**AIM OF THE TASK**: The data below is to be copied exactly, line by line.

**DATASET EXTRACT**:
────────────────────────────────────────

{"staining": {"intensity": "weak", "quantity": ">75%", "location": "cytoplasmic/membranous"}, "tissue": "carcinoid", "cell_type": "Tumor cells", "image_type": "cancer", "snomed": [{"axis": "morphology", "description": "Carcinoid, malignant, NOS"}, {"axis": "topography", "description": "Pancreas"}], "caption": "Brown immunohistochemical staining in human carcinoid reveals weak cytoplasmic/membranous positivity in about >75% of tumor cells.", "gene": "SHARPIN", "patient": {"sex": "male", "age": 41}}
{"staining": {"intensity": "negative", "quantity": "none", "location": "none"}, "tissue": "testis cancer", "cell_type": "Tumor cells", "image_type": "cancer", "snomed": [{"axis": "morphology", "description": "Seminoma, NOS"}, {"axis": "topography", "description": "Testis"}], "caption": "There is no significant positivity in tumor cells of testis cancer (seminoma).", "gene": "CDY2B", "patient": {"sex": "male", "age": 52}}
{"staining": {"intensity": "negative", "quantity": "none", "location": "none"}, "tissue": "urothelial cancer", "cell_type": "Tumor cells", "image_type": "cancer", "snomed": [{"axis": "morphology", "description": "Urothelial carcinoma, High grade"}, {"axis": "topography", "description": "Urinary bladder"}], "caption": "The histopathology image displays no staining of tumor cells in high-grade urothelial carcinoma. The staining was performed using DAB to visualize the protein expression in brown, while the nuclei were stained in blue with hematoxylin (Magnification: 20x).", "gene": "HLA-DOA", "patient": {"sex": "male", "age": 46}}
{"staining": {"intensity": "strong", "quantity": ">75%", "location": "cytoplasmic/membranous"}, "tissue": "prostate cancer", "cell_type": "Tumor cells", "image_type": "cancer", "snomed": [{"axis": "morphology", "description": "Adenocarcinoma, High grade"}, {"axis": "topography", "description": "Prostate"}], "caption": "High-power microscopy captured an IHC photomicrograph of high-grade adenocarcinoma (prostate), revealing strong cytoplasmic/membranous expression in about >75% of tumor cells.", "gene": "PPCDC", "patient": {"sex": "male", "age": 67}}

────────────────────────────────────────

**EXPECTED ANSWER**:
{"staining": {"intensity": "weak", "quantity": ">75%", "location": "cytoplasmic/membranous"}, "tissue": "carcinoid", "cell_type": "Tumor cells", "image_type": "cancer", "snomed": [{"axis": "morphology", "description": "Carcinoid, malignant, NOS"}, {"axis": "topography", "description": "Pancreas"}], "caption": "Brown immunohistochemical staining in human carcinoid reveals weak cytoplasmic/membranous positivity in about >75% of tumor cells.", "gene": "SHARPIN", "patient": {"sex": "male", "age": 41}}
{"staining": {"intensity": "negative", "quantity": "none", "location": "none"}, "tissue": "testis cancer", "cell_type": "Tumor cells", "image_type": "cancer", "snomed": [{"axis": "morphology", "description": "Seminoma, NOS"}, {"axis": "topography", "description": "Testis"}], "caption": "There is no significant positivity in tumor cells of testis cancer (seminoma).", "gene": "CDY2B", "patient": {"sex": "male", "age": 52}}
{"staining": {"intensity": "negative", "quantity": "none", "location": "none"}, "tissue": "urothelial cancer", "cell_type": "Tumor cells", "image_type": "cancer", "snomed": [{"axis": "morphology", "description": "Urothelial carcinoma, High grade"}, {"axis": "topography", "description": "Urinary bladder"}], "caption": "The histopathology image displays no staining of tumor cells in high-grade urothelial carcinoma. The staining was performed using DAB to visualize the protein expression in brown, while the nuclei were stained in blue with hematoxylin (Magnification: 20x).", "gene": "HLA-DOA", "patient": {"sex": "male", "age": 46}}
{"staining": {"intensity": "strong", "quantity": ">75%", "location": "cytoplasmic/membranous"}, "tissue": "prostate cancer", "cell_type": "Tumor cells", "image_type": "cancer", "snomed": [{"axis": "morphology", "description": "Adenocarcinoma, High grade"}, {"axis": "topography", "description": "Prostate"}], "caption": "High-power microscopy captured an IHC photomicrograph of high-grade adenocarcinoma (prostate), revealing strong cytoplasmic/membranous expression in about >75% of tumor cells.", "gene": "PPCDC", "patient": {"sex": "male", "age": 67}}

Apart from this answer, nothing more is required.